[Opening TEXT BLOCK section]
Thomas de Hoop, Principal Economist, American Institutes for Research
According to de Hoop, these people will find ways within their informal means to manage their finances and acquire more of what they need to survive. Subsequently, members of savings groups are likely to survive inflation — but at the cost of these savings groups, especially where the groups lack outside help in the form of credit, training and opportunities to grow their savings.
To help communities at the bottom of the pyramid in Sub-Saharan Africa, social safety nets, such as cash transfers, have been in place before and during the pandemic along with food distribution programs to help people cope. As Mondato Insight discussed last year, many cash programs digitized amidst pandemic pressures. This digital transformation did away with chaotic scenes of large crowds waiting for physical cash, making it easier on both parties. However, coverage of social protection programs like cash transfers among the lower-income communities remains low in Sub-Saharan Africa compared to more developed regions.
With inflation as high as 16% in Nigeria, the value of these cash transfers are rapidly diminishing in the current climate. De Hoop suggests an inflation-adjusted cash transfer program to protect the vulnerable groups. Such a suggestion may, however, prove difficult based on limited political goodwill. Ineffective implementation of cash transfer programs may also hinder key persons from accessing these much-needed funds, as Kenya experienced with its 2020 social protection program; lacking clear rules or transparency, the program was criticized for leaving out swathes of needy families, with numerous target communities never hearing of the program.
[Closing TEXT BLOCK section]
AIM OF THE EXERCISE: In the text on cash transfers, what kind of cash transfer program does de Hoop suggest for protecting vulnerable groups? The records after the text on cash transfers are separate material with no connection to it.
[Opening RECORDS section]
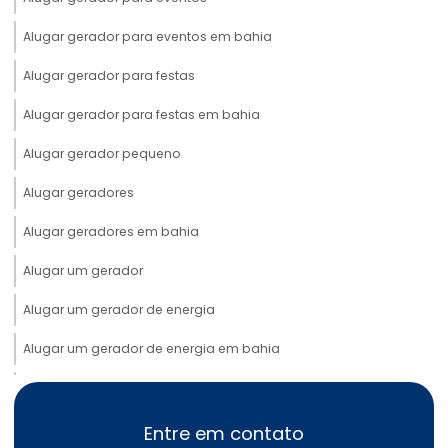
Alugar gerador para eventos em bahia
Alugar gerador para festas
Alugar gerador para festas em bahia
Alugar gerador pequeno
Alugar geradores
Alugar geradores em bahia
Alugar um gerador
Alugar um gerador de energia
Alugar um gerador de energia em bahia
Aluguel de cabos elétricos
Aluguel de cabos elétricos em bahia
Entre em contato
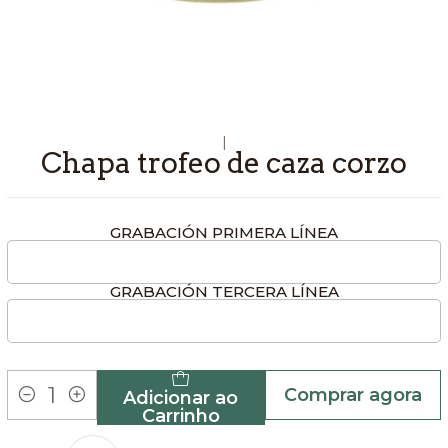
|
Chapa trofeo de caza corzo
GRABACIÓN PRIMERA LÍNEA
GRABACIÓN TERCERA LÍNEA
Comprar agora
Adicionar ao
Quantidade
Carrinho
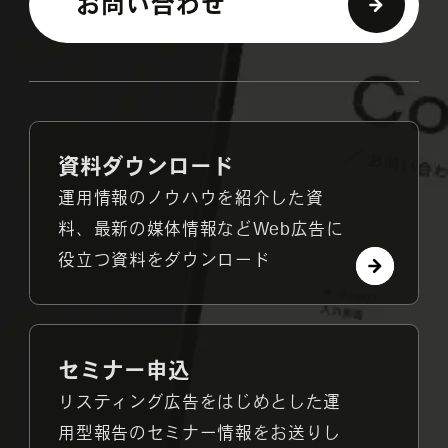
お問い合わせ
資料ダウンロード
運用情報のノウハウを紹介した資
料、最新の媒体情報などWeb広告に
役立つ資料をダウンロード
セミナー申込
リスティング広告をはじめとした運
用型報告のセミナー情報をお送りし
[Closing RECORDS section]
COMPLETED EXERCISE: An inflation-adjusted cash transfer program.